Kajian Islam
Rasionalisme Mazhab Ahlulbait
Pembahasan problem dan analisis teologi oleh para Imam Ahlulbait as di antaranya dalam kitab Nahjul Balaghah merupakan bukti paling awal dan sebab utama munculnya pendekatan rasional dan filosofi dalam dunia intelektual Syiah. Pendekatan ini tidak bisa dicap sebagai suatu bid’ah, karena pijakannya dilandasi oleh al-Quran. Ia senafas dengan pendekatan al-Quran dan tujuan penafsiran para imam Ahlulbait as dalam menguraikan isu-isu tersebut.

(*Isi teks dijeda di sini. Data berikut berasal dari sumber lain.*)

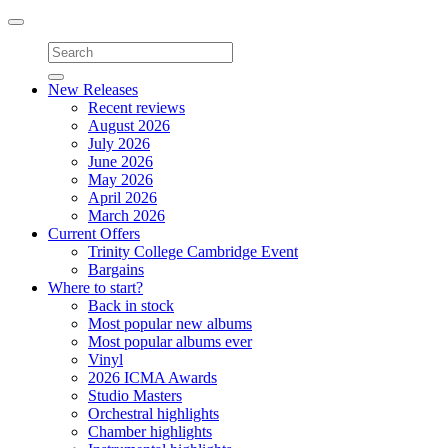
Toggle
navigation
New Releases
Recent reviews
August 2026
July 2026
June 2026
May 2026
April 2026
March 2026
Current Offers
Trinity College Cambridge Event
Bargains
Where to start?
Back in stock
Most popular new albums
Most popular albums ever
Vinyl
2026 ICMA Awards
Studio Masters
Orchestral highlights
Chamber highlights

Kalaupun ada seseorang yang mengkritik pendekatan ini, maka mereka itulah yang tidak menerima metode ini serta membuang sarana.

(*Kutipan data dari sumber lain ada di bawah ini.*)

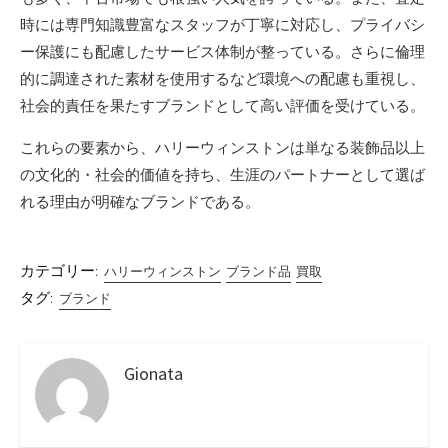
時には専門知識豊富なスタッフが丁寧に対応し、プライバシ
ー保護にも配慮したサービス体制が整っている。さらに倫理
的に調達された素材を使用するなど環境への配慮も重視し、
社会的責任を果たすブランドとして高い評価を受けている。
これらの要素から、ハリーウィンストンは単なる装飾品以上
の文化的・社会的価値を持ち、生涯のパートナーとして選ば
れる理由が明確なブランドである。
カテゴリー:
ハリーウィンストン
ブランド品
買取
タグ:
ブランド
Gionata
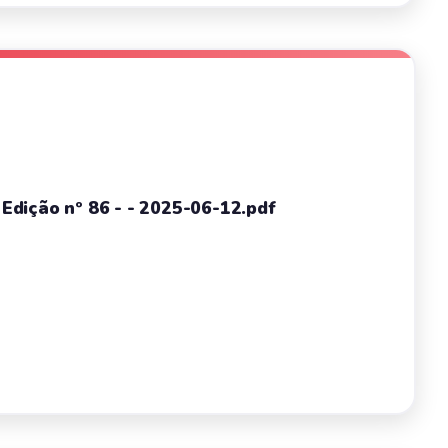
- Edição nº 86 - - 2025-06-12.pdf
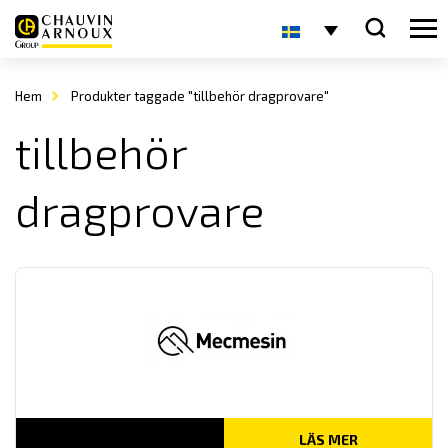
Hem
Produkter taggade "tillbehör dragprovare"
tillbehör
dragprovare
LÄS MER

Sejarah menunjukkan bahwa pada periode awal Islam, Mazhab Syiah tertarik pada masalah-masalah ini dibandingkan mazhab lainnya. Meski Muktazilah mempunyai kecenderungan yang sama dengan Mazhab Syi’ah. Tetapi, seperti yang sudah kita maklum, pandangan umum yang mendominasi di kalangan mazhab lainnya tidak menerima pemikiran-pemikirannya, dan akibatnya aliran Mutazilah mengalami kepunahan di sekitar akhir abad ke-3 Hijriyah (abad 9 Masehi). lni terbukti, bahwa para Imam Ahlulbait-lah yang pertama kali memperkenalkan pendekatan filsafat. Dan mereka juga yang pertarna kali memperkenalkan konsep-konsep yang lebih mendalam dan pelik menyangkut problem-problem teologi dalam argumen-argumen, polemik-polemik, khutbah-khutbah, hadis-hadis, serta doa-doa mereka.
Nahjul Balaghah adalah salah satu contoh di antaranya. Begitu pula yang menyangkut tradisi kenabian, sumber-sumber Syiah jauh lebih unggul dan mendalam ketimbang hadis-hadis yang termuat dalam sumber-sumber non-Syiah. Karakteristik ini tidak hanya terbatas pada ranah filsafat saja, namun juga pada ranah kalam, fikih, dan ushul fikih, yang di dalamnya kaum Syiah menikmati suatu kedudukan khusus. Semua ini disebabkan oleh sumber yang satu dan sama yaitu penekanan pada rasionalitas.
Sebagian pihak telah mencoba melacak asal-usul perbedaan ini termasuk orintalis. Menurut mereka karena bangsa Persia adalah Syiah dan Syiah adalah bangsa Persia dan karena bangsa Persia adalah orang-orang dengan temperamen filosofis, menggemari kepelikan spekulasi dan pikiran murni, dengan bantuan kekayaan dan tradisi filsafat mereka yang kuat, mereka berhasil dalam menumbuhkan asas pemikiran Syiah dan memberinya warna Islam.
Ahmad Amin, dalam kitab Zhuhr al-Islam. Setelah membincangkan gerakan filsafat di Eropa selama kekuasaan Dinasti Fathimiyyah yang bermazhabkan Syiah, ia menulis, “Filsafat lebih mirip dengan ajaran Mazhab Syiah dibanding dengan Mazhab Sunni, dan kita menyaksikan kebenaran hal ini di era kekuasaan Fathimiyyah [Mesir] dan Buwaihi [Iran]. Bahkan pada abad-abad terakhir Iran, sebuah negeri Syiah, telah mencurahkan perhatian pada filsafat ketimbang negeri-negeri Islam lainnya. Di masa kita sekarang ini, Sayyid Jamaluddin Asadabadi, mempunyai kecenderungan Syiah dan telah mempelajari filsafat di Iran, lalu membuat gerakan filsafat di Mesir ketika ia sampai di sana.”
Bertrand Russell dalam A History of Western Philosophy mengungkapkan pendapat serupa berdasarkan argumen yang disebutkan di atas. Dengan kecerobohannya yang sudah mewatak dan melekat, ia menyatakan pendapat ini. Akan tetapi, sesungguhnya Russell tidak mempunyai kapasitas untuk membenarkan pendapatnya itu, karena ia sepenuhnya tidak akrab dengan filsafat Islam dan pada dasarnya tidak mengetahui apapun tentang masalah ini. Begitu pula ia tidak memenuhi syarat untuk mengungkapkan pendapatnya tentang asal-usul pemikiran Syiah dan sumber-sumbernya. Tanggapan terhadap para pendukung pendapat salah ini adalah bahwa tidak semua Syiah adalah orang Iran, atau tidak semua orang Iran adalah Syiah.